Tournaments Are Not Family Vacations
Similarly, teammates on my kids’ hockey teams regularly miss hockey practices or even games for any number of reasons well removed from the realm of illness. If one sport playing sibling in a family has a tournament out of town, almost without question the entire family will pack up and make a family outing of the weekend away. Two nights at a hotel with a swimming pool is all it takes for the younger sibling to miss any practices or games they had that conflicting weekend. In my day, and her comes more slacks hiking and lawn monitoring, our family regularly split up when such conflicts arose in my and my sister’s sporting schedules. Dad would take me and Mom would take my sister. These were team sports, after all, and team came first. Even before family. And don’t get me started about Christmas.

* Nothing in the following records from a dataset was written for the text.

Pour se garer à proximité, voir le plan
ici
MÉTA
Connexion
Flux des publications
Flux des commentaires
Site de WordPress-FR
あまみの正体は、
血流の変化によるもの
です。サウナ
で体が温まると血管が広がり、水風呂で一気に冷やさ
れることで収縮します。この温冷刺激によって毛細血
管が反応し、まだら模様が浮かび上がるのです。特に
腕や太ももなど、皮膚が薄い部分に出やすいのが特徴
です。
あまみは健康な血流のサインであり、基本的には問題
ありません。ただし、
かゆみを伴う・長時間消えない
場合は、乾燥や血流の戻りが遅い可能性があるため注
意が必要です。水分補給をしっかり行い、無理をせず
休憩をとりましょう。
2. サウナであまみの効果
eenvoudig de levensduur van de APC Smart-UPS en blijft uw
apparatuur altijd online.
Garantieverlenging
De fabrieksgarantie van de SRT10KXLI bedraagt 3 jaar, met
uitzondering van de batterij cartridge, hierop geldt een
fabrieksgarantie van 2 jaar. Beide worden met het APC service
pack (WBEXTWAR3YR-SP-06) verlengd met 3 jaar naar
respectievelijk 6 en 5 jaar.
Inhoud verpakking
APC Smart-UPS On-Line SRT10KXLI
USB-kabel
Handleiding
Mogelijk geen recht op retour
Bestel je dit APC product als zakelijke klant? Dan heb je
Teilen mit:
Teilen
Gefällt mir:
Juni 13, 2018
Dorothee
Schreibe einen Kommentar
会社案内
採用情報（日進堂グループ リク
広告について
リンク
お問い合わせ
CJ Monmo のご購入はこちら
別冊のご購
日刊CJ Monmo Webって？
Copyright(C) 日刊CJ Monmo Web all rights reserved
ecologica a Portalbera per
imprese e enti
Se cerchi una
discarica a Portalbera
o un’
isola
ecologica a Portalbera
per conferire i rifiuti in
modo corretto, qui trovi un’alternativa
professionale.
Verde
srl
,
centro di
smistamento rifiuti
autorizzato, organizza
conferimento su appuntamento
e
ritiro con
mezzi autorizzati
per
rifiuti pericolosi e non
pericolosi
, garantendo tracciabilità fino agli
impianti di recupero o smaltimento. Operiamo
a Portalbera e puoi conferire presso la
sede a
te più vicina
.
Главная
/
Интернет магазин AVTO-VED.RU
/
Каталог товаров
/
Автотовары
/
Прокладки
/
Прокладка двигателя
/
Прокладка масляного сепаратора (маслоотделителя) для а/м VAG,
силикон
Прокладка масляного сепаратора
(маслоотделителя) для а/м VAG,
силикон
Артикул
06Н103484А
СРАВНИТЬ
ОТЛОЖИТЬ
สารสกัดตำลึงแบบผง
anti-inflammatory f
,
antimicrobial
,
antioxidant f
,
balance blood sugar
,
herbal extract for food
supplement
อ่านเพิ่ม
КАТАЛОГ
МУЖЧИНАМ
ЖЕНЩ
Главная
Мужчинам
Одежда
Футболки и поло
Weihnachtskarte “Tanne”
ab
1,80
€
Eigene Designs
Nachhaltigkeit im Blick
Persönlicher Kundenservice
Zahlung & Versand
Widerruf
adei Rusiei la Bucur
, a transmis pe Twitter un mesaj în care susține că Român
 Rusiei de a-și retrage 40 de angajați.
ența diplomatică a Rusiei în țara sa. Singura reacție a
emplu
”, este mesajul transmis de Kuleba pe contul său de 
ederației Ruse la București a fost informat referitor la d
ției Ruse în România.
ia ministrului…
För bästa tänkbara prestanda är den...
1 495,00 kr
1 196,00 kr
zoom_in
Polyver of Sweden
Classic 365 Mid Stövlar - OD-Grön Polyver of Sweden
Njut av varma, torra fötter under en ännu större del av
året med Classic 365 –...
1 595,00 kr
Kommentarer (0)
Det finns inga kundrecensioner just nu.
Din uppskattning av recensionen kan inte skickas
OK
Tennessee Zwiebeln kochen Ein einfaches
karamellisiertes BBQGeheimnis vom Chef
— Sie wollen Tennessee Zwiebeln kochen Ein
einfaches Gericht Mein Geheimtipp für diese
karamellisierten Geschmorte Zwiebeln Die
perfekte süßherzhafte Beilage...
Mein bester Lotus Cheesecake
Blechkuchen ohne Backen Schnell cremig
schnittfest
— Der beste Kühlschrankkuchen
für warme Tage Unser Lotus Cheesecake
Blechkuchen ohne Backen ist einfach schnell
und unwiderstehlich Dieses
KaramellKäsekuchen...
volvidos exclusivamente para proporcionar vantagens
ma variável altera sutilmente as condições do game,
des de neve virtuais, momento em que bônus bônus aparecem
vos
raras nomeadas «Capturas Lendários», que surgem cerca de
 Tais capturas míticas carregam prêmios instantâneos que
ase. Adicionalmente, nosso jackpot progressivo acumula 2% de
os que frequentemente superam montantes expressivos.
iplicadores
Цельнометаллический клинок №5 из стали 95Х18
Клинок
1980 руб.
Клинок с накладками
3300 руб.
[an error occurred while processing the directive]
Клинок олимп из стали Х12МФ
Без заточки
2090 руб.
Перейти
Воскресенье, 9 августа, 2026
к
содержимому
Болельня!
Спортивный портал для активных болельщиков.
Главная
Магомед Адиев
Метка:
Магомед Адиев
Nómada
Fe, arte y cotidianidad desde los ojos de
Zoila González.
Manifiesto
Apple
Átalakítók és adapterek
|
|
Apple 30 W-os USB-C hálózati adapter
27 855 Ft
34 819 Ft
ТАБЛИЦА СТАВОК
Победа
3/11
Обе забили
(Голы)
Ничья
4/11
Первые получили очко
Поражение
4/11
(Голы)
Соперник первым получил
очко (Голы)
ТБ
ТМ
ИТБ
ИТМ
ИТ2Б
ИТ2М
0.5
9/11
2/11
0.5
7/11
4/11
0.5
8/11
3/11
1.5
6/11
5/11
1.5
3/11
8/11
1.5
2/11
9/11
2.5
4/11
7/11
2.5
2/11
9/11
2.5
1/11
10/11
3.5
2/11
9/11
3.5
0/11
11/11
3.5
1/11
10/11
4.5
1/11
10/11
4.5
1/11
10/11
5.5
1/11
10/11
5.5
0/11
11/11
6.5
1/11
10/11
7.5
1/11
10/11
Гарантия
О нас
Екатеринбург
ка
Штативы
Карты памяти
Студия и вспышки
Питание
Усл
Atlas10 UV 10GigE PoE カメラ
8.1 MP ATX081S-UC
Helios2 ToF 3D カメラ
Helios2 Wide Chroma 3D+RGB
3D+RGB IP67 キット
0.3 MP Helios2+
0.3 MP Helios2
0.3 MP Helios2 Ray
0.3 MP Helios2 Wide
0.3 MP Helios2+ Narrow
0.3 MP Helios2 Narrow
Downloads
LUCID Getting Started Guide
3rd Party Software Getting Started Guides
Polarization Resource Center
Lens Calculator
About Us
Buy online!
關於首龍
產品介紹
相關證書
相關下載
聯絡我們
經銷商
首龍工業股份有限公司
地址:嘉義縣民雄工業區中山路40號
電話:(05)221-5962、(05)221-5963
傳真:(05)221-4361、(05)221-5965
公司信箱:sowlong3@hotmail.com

It baffles me still, this nonchalance exhibited by today’s families when it comes to keeping their kids home from school or skipping sports events. I’m not even judging them. I just marvel at the ease at which they do something I am so thoroughly incapable of. I cannot shed those years of training brainwashing decades ago. So despite the rage and frustration I experience every time I attempt to book a family vacation during a system-wide holiday such as Spring Break and suffer heart-exploding sticker shock, I still cannot convince myself to take my kids out of school and/or miss a hockey ice time in order to travel during low demand periods.
And that’s pretty remarkable considering my penchants for thrift. That Seventies/Eighties training was just too thorough. I am unable to break the spell instilled in me back when commitment and duty ruled over all. The resulting impasse is that I not only refuse to remove my kids out of season but I also refuse to pay the inflated prices during peak demand periods. In other words, we do nothing. But, hey, at least my kids are loyal. They’re pasty white and void of memories, but loyal. Too bad there’s not a plaque for that anymore.
Mary Youngblut says
I so agree with you! Teaching kids about the importance of school attendance makes for better employees as adults.